Today’s borrowers must meet higher standards. They need strong credit scores, low debt-to-income ratios, and (generally) need to provide at least two years of proven income history. Financial institutions will look at their pay stubs and tax records to verify their income.

The result? Today’s borrowers are more likely to be able to actually afford their loan repayments — meaning fewer of them will be subject to short sales and foreclosures.

2. Less speculation

Banks have much stricter lending criteria for both builders and buyers. Investors can no longer create a real estate development company on leverage alone; they often need a hefty down payment (25% to 30% or more) to borrow the funds to build a new condominium complex or apartment building. The “loan-to-value” ratio, as it’s called, is stricter than ever.

3. No CDO bubble

As you might imagine, institutional investors are now leery of complex financial instruments such as CDOs. The explosion of CDOs from 2003 to 2006 isn’t repeating itself today.

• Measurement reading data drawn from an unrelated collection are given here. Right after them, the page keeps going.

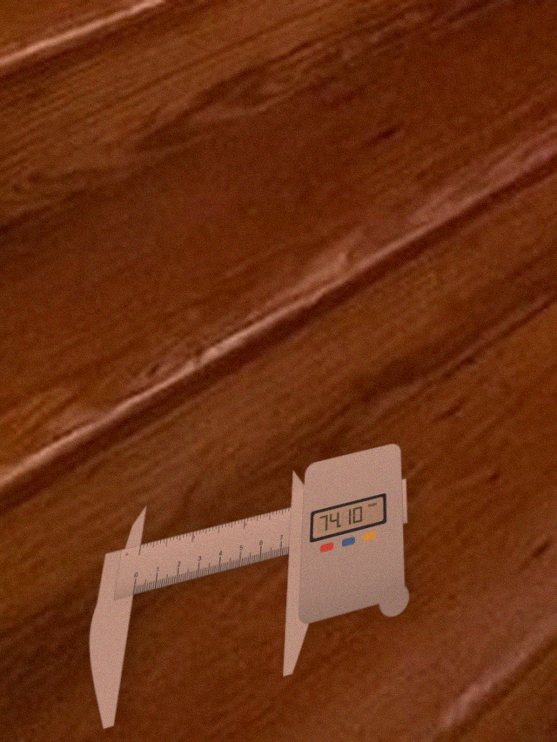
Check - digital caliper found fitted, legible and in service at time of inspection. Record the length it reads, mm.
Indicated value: 74.10 mm
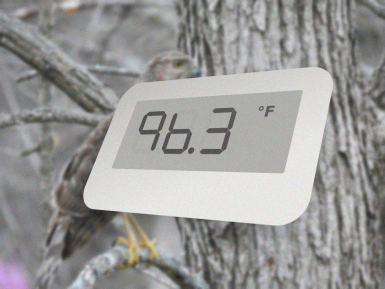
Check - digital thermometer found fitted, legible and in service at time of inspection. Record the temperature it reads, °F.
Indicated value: 96.3 °F
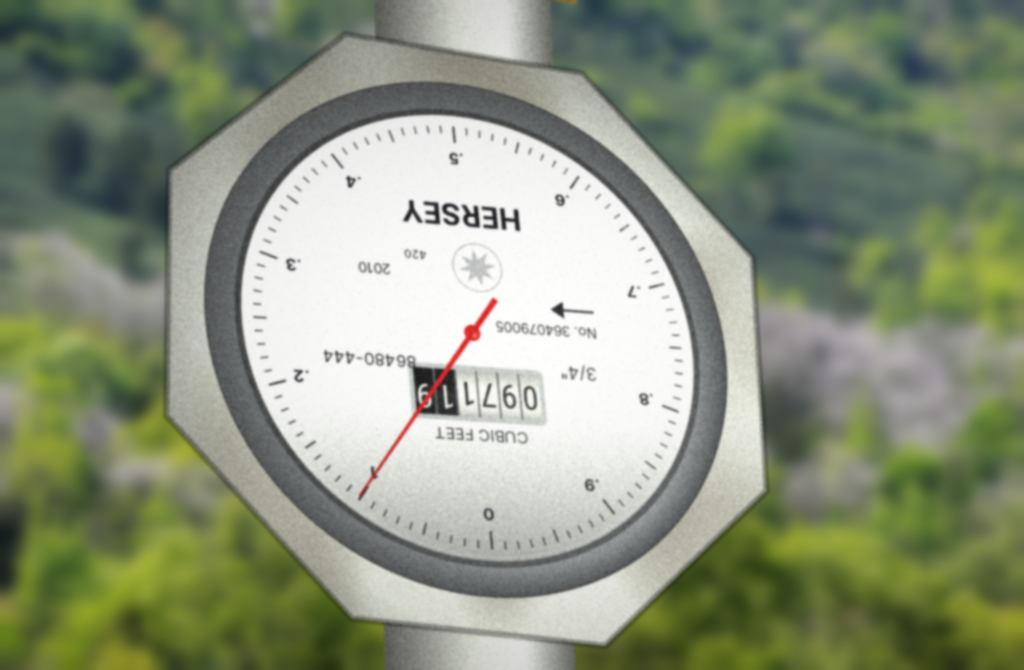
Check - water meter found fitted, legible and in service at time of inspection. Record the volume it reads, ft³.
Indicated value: 97119.10 ft³
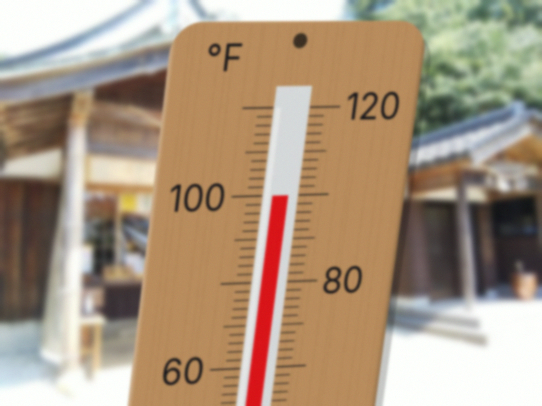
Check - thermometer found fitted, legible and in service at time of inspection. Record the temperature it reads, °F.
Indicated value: 100 °F
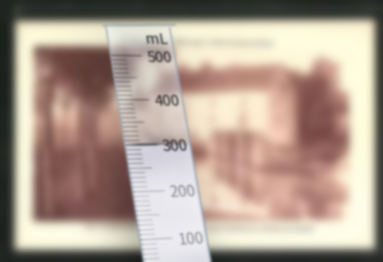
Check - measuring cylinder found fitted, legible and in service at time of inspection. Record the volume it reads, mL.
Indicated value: 300 mL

So why are housing prices skyrocketing?

Many people look at one characteristic of the 2014 housing market — the rapid rise in home prices — and wonder if we’re in another bubble.

We’re not. The main drivers of a bubble (easy credit, loose lending standards, and overblown enthusiasm and speculation) aren’t present in today’s market.

In many major markets across the U.S., year-over-year housing prices appear to have made enormous gains. According to Trulia’s Bubble Watch Report, year-over-year growth in asking home prices (as of February 2014) is up 12.6% in Atlanta, 10.4% in Indianapolis, and 15.8% in Dallas. In other words: Cities across the nation are seeing impressive gains.

But those gains are a drop in the bucket compared with how much further they need to recover just to reach “normal” levels.

The peak housing prices, by the way, aren’t considered “normal.” During the bubble, houses were overvalued by anywhere from 8% in Houston to 86% in Miami. When the bubble popped, houses plummeted into “undervalued” territory.

And while those values are recovering, many cities across the U.S. still feature undervalued houses.

Houses in Atlanta, for example, are still undervalued by about 15% — in spite of the 12% year-over-year price surge. Indianapolis homes are undervalued by 13%, while Dallas homes appear to be at “normal” levels — neither under- nor overvalued.

Some cities (especially in California) are seeing house prices that appear to be slightly overvalued. But today’s overvaluation pales in comparison with the wild speculation that fueled the bubble from 2002 to 2007.

So if you want to buy a home, don’t sweat that it looks as if we’re in a bubble. Today’s market is different from the one we experienced a decade ago.